If you have a wiring issue, it would manifiest as CRC errors, or at least dropped packets of all types.
The first thing that comes to mind with TCP issues would be MTU in a wan enviroment, especially where data is passing though VPN.
If its a local lan enviroment this should not be an issue, unless you have a cheap hub or switch inbetween that cannot handle throughput,but again this useally shows up as dropped packets.

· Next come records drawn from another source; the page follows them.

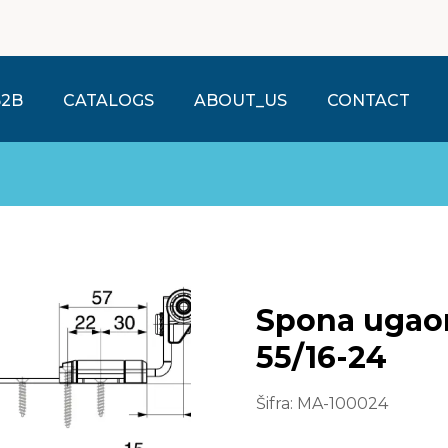
B2B
CATALOGS
ABOUT_US
CONTACT
Spona ugao
55/16-24
Šifra:
MA-100024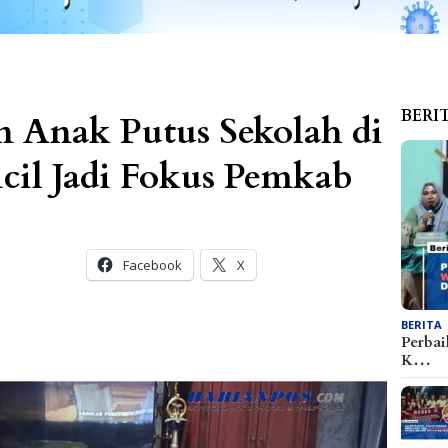
BERI
 Anak Putus Sekolah di
cil Jadi Fokus Pemkab
Facebook
X
BERITA
Perbai
K…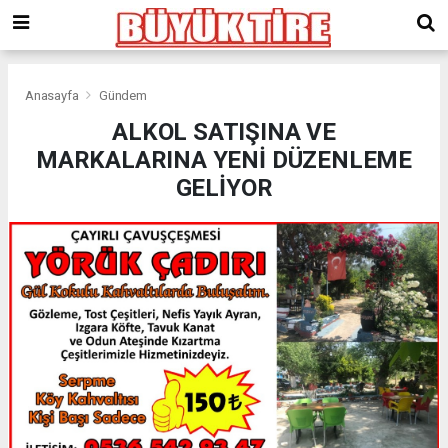
meritking
giriş
kingroyal
giriş
Anasayfa
Gündem
ALKOL SATIŞINA VE
MARKALARINA YENİ DÜZENLEME
GELİYOR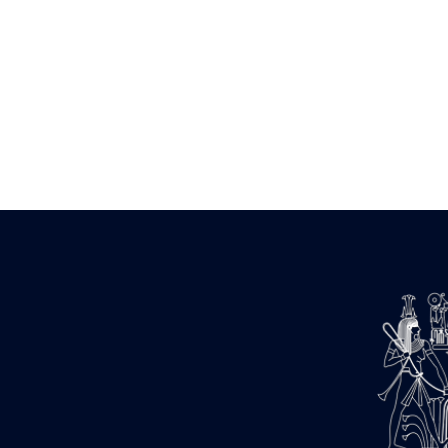
Zone des Pylônes Centraux
e
III
pylône
« Porte » de Ramsès IX
e
IV
pylône
e
Cour nord du IV
pylône
e
Cour sud du IV
pylône
e
Cour axiale du V
pylône, avant-
e
porte du VI
pylône
e
VI
pylône
e
Cour axiale du VI
pylône
e
Cour nord du VI
pylône
e
Cour sud du VI
pylône
Objets découverts
Zone Centrale du Temple
Chapelle de Kamoutef
Chapelle de Philippe Arrhidée
Portique du sanctuaire de la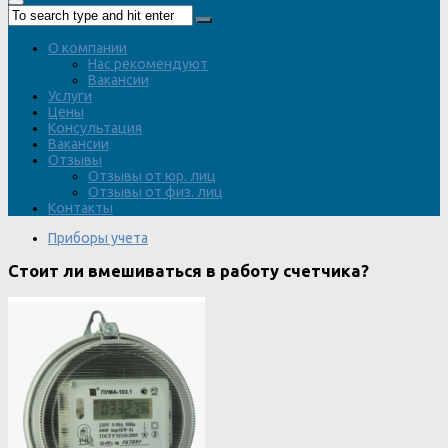
О компании
Нас рекомендуют
Вакансии
Услуги
Цены
Консультация
Вакансии
Отзывы
Отзывы от юр. лиц
Отзывы от физ. лиц
Контакты
Приборы учета
Стоит ли вмешиваться в работу счетчика?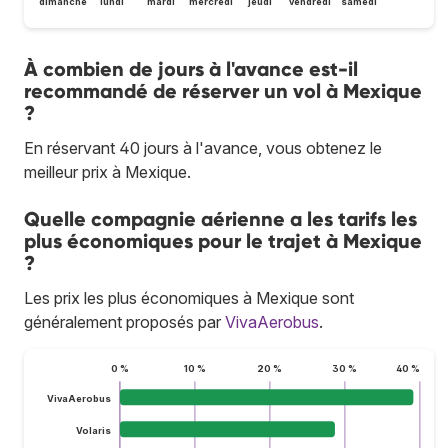
dimanche
lundi
mardi
mercredi
jeudi
vendredi
samedi
À combien de jours à l'avance est-il
recommandé de réserver un vol à Mexique
?
En réservant 40 jours à l'avance, vous obtenez le
meilleur prix à Mexique.
Quelle compagnie aérienne a les tarifs les
plus économiques pour le trajet à Mexique
?
Les prix les plus économiques à Mexique sont
généralement proposés par
VivaAerobus
.
0 %
10 %
20 %
30 %
40 %
VivaAerobus
Volaris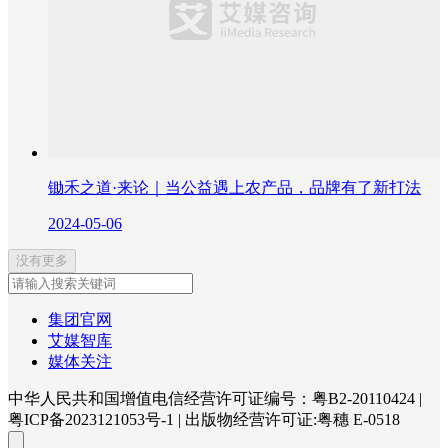
锄禾之道·来论｜当公益遇上农产品，品牌有了新打法
2024-05-06
没有更多
集团官网
艾媒智库
媒体关注
中华人民共和国增值电信经营许可证编号：粤B2-20110424
|
粤ICP备2023121053号-1
|
出版物经营许可证:粤穗 E-0518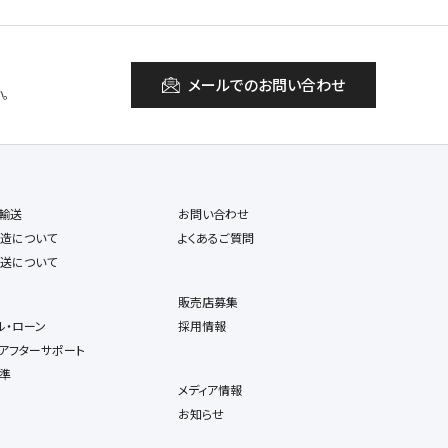
メールでのお問い合わせ
。
輸送
お問い合わせ
造について
よくあるご質問
送について
販売店募集
ル・ローン
採用情報
アフターサポート
準
メディア情報
お知らせ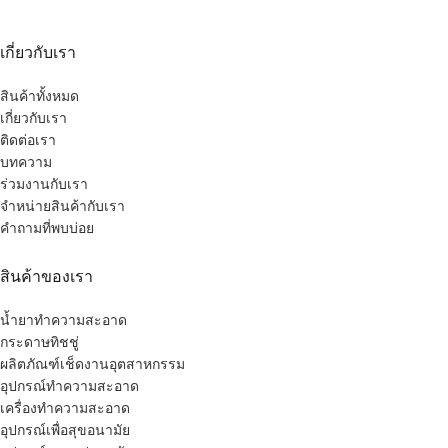
เกี่ยวกับเรา
สินค้าทั้งหมด
เกี่ยวกับเรา
ติดต่อเรา
บทความ
ร่วมงานกับเรา
จำหน่ายสินค้ากับเรา
คำถามที่พบบ่อย
สินค้าของเรา
น้ำยาทำความสะอาด
กระดาษทิชชู่
ผลิตภัณฑ์เช็ดงานอุตสาหกรรม
อุปกรณ์ทำความสะอาด
เครื่องทำความสะอาด
อุปกรณ์เพื่อสุขอนามัย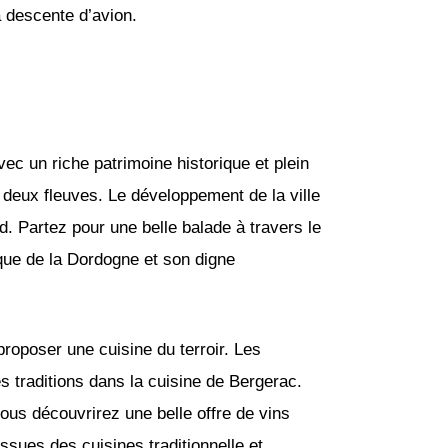
a descente d’avion.
avec un riche patrimoine historique et plein
 deux fleuves. Le développement de la ville
d. Partez pour une belle balade à travers le
ique de la Dordogne et son digne
roposer une cuisine du terroir. Les
s traditions dans la cuisine de Bergerac.
ous découvrirez une belle offre de vins
ssues des cuisines traditionnelle et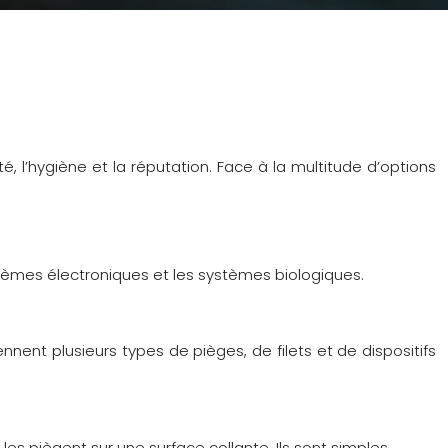
l’hygiène et la réputation. Face à la multitude d’options
stèmes électroniques et les systèmes biologiques.
t plusieurs types de pièges, de filets et de dispositifs
es piègent sur une surface collante. Ils sont simples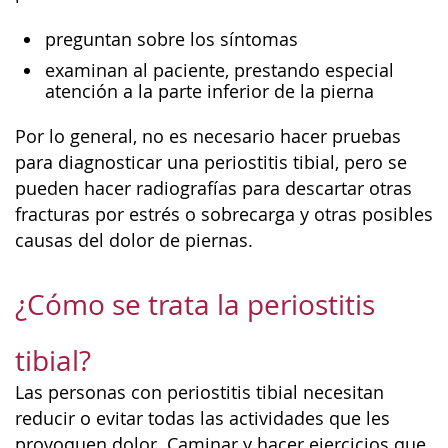
preguntan sobre los síntomas
examinan al paciente, prestando especial
atención a la parte inferior de la pierna
Por lo general, no es necesario hacer pruebas
para diagnosticar una periostitis tibial, pero se
pueden hacer radiografías para descartar otras
fracturas por estrés o sobrecarga y otras posibles
causas del dolor de piernas.
¿Cómo se trata la periostitis
tibial?
Las personas con periostitis tibial necesitan
reducir o evitar todas las actividades que les
provoquen dolor. Caminar y hacer ejercicios que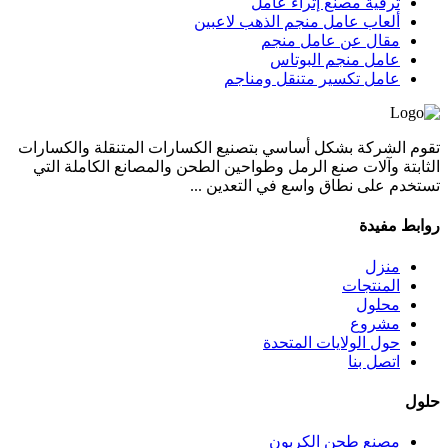
ترقية مصنع إثراء عامل
ألعاب عامل منجم الذهب لاعبين
مقال عن عامل منجم
عامل منجم البوتاس
عامل تكسير متنقل ومناجم
تقوم الشركة بشكل أساسي بتصنيع الكسارات المتنقلة والكسارات
الثابتة وآلات صنع الرمل وطواحين الطحن والمصانع الكاملة التي
تستخدم على نطاق واسع في التعدين ...
روابط مفيدة
منزل
المنتجات
محلول
مشروع
حول الولايات المتحدة
اتصل بنا
حلول
مصنع طحن الكربون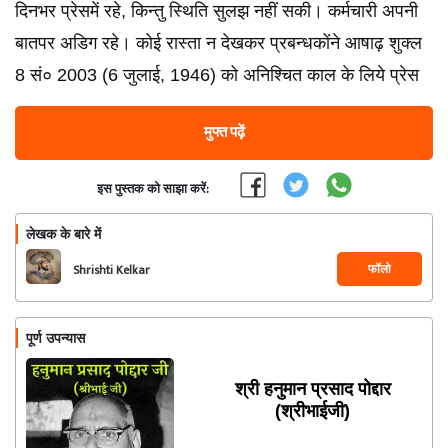
दिनभर प्रेसमें रहे, किन्तु स्थिति सुलझ नहीं सकी। कर्मचारी अपनी
बातपर अडिग रहे। कोई रास्ता न देखकर प्रबन्धकोंने आषाढ़ शुक्ल
8 सं० 2003 (6 जुलाई, 1946) को अनिश्चित काल के लिये प्रेस
मुफ्त पढ़ें
इस पुस्तक को साझा करें:
लेखक के बारे में
फॉलो
Shrishti Kelkar
पूर्ण उपन्यास
श्री हनुमान प्रसाद पोद्दार
(श्रीभाईजी)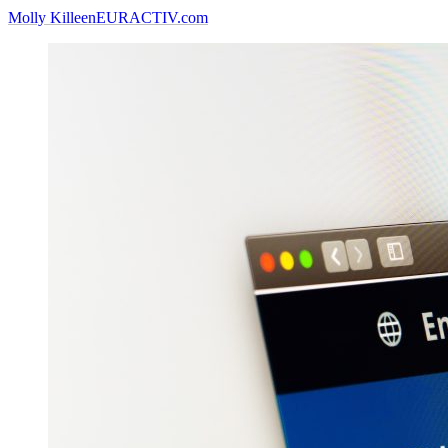
Molly Killeen
EURACTIV.com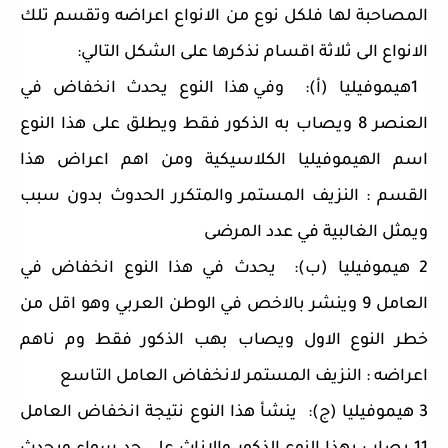
المصاحبة لها فلكل نوع من الانواع اعراضه وتقسم تلك
الانواع الى ثلاثة اقسام نذكرها على الشكل التالي:
1
هيموفيليا (أ)
:
وفي هذا النوع يحدث انخفاض في
العنصر 8 ويصاب به الذكور فقط ويطلق على هذا النوع
اسم الهيموفيليا الكلاسيكية ومن اهم اعراض هذا
القسم : النزيف المستمر والمتكرر الحدوث بدون سبب
ويمثل الغالبية في عدد المرضى
2
هيموفيليا (ب)
:
يحدث في هذا النوع انخفاض في
العامل 9 وينشر بالاخص في الوطن العربي وهو اقل من
خطر النوع الاول ويصاب بهب الذكور فقط وم ناهم
اعراضه : النزيف المستمر لانخفاض العامل التاسع
3
هيموفيليا (ج)
:
ينشأ هذا النوع نتيجة انخفاض العامل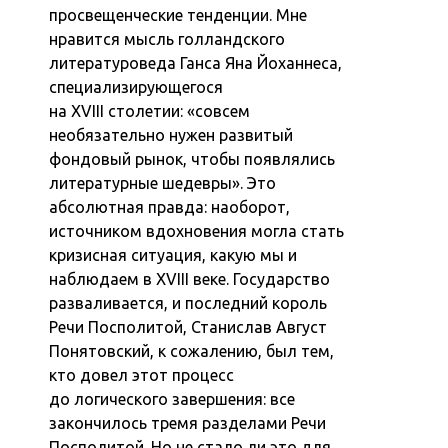
просвещенческие тенденции. Мне
нравится мысль голландского
литературоведа Ганса Яна Йоханнеса,
специализирующегося
на XVIII столетии: «совсем
необязательно нужен развитый
фондовый рынок, чтобы появлялись
литературные шедевры». Это
абсолютная правда: наоборот,
источником вдохновения могла стать
кризисная ситуация, какую мы и
наблюдаем в XVIII веке. Государство
разваливается, и последний король
Речи Посполитой, Станислав Август
Понятовский, к сожалению, был тем,
кто довел этот процесс
до логического завершения: все
закончилось тремя разделами Речи
Посполитой. Но не стало ли это для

The next think I would look at are access-list or more often rate limits, which can traget specific traffic.


Only have checking these items would I branch out into a layer 2 or 1 issue.

Richard
2007-12-20 09:47:49
We have sometimes seen unusual network problems where the switch ports have not auto-negotiated the correct speeds ie 1 port is set to 10Mbit when it should be 100Mbit, although this does tend to lead to some packet loss.
Ian
2008-01-28 16:07:00
ACLs are a good possibility, since they can be precise to a node or service, but they shouldn't send RST if they are security driven requirements.


MTU mismatch requires intent on most contemporary LAN equipment and OSs. MSS could be a problem if you don't trust the application - well behaved apps won't overdrive the TCP stack and won't 'forget' to send ACKs forcing the sliding window size down - though some Flash applications and Java applets seem to do just that. Both will be clearly evident in the TCP dump.


It could be a higher level application problem and the RSTs are "proper" behaviour. There are numerous applications that will reject connection attempts poorly resulting in the tcp connection being reset by the OS properly, particularly if you deal with lots of proxies or locally produced network daemons.


I've seen such behaviour from automated SSL tunnels when the cipher suite was misconfigured, client-server connections applications where the client IP differed from the server's cached information, and from http servers behind proxies when a session cookie arrives to the wrong virtual server instance. Some cases where a RST is proper, others where a FIN should have been generated but wasn't.


Applications (on the network) mess up networks far more often than in the network problems like wiring and configs (in the network) - because it is harder to break the network "just for me" inside L1-4.